After that, the PS program can access
the data. When PS has completed processing, the memory space allocated by GMIO::malloc
can be released by GMIO::free
.
GMIO::free(inputArray);
GMIO::free(outputArray);
The input_gmio
/output_gmio
APIs can be
used in various ways to perform different level of control for read/write access and
synchronization between the AI Engine, PS, and
DDR memory. Either input_gmio::gm2aie
, output_gmio::aie2gm
, input_gmio::gm2aie_nb
or output_gmio::aie2gm_nb
can be called multiple times to associate
different memory spaces for the same input_gmio
/output_gmio
object during
different phases of graph execution. Different input_gmio
/output_gmio
objects can
be associated with the same memory space for in-place AI Engine–DDR read/write access. Blocking versions of input_gmio::gm2aie
and output_gmio::aie2gm
APIs themselves are synchronization point for data
transportation and kernel execution. Calling input_gmio::gm2aie
(or output_gmio::aie2gm
) is equivalent to calling input_gmio::gm2aie_nb
(or output_gmio::aie2gm_nb
) followed immediately by output_gmio::wait
. The following example shows the
combination of the aforementioned use
cases.
myGraph gr;
int main(int argc, char ** argv)
{
const int BLOCK_SIZE=256;
// dynamically allocate memory spaces for in-place AI Engine read/write access
int32* inoutArray=(int32*)GMIO::malloc(BLOCK_SIZE*sizeof(int32));
gr.init();
for (int k=0; k<4; k++)
{
// provide input data to AI Engine in inoutArray
for(int i=0;i<BLOCK_SIZE;i++){
inoutArray[i]=i;
}
gr.run(8);
for (int i=0; i<8; i++)
{
gr.gmioIn.gm2aie(inoutArray+i*32, 32*sizeof(int32)); //blocking call to ensure transaction data is read from DDR to AI Engine
gr.gmioOut.aie2gm_nb(inoutArray+i*32, 32*sizeof(int32));
}
gr.gmioOut.wait();
// can start to access output data from AI Engine in inoutArray
// ...
}
GMIO::free(inoutArray);
gr.end();
return 0;
}
In the previous example, the two GMIO objects
gmioIn
and gmioOut
are using the same memory space allocated by inoutArray
for in-place read and write access.
Without knowing data flow dependency among the kernels inside the
graph, and to ensure write-after-read for the inoutArray
memory space, the blocking version gr.gmioIn.gm2aie()

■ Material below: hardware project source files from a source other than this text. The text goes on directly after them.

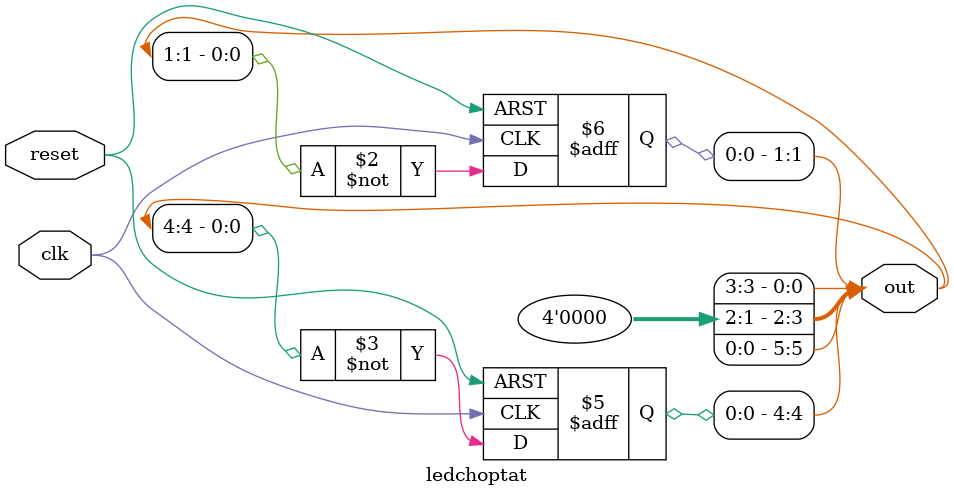
<source format=v>
module ledchoptat
	(
    input clk,
	 input reset,
    output reg [0:5] out
    );
	
	 initial out = 0;
	 
	always @(posedge clk, posedge reset) 
		if (reset)
			begin
				out[1] = 0;			//VANG1
				out[4] = 0;			//VANG2
			end
		else 
			begin
				out[1] = ~out[1];	//VANG1
				out[4] = ~out[4];	//VANG2
			end
			
endmodule

</source>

is called to ensure transaction data is copied from
DDR memory to AI Engine local memory before
issuing a write transaction to the same memory space in gr.gmioOut.aie2gm_nb()
.
gr.gmioIn.gm2aie(inoutArray+i*32, 32*sizeof(int32)); //blocking call to ensure transaction data is read from DDR to AI Engine
gr.gmioOut.aie2gm_nb(inoutArray+i*32, 32*sizeof(int32));
gr.gmioOut.wait()
is to ensure
that data has been migrated to DDR memory. After it is done, the PS can access
output data for post-processing.
The graph execution is
divided into four phases in the for loop, for (int k=0;
k<4; k++)
. inoutArray
can be
re-initialized in the for
loop with different data
to be processed in different phases.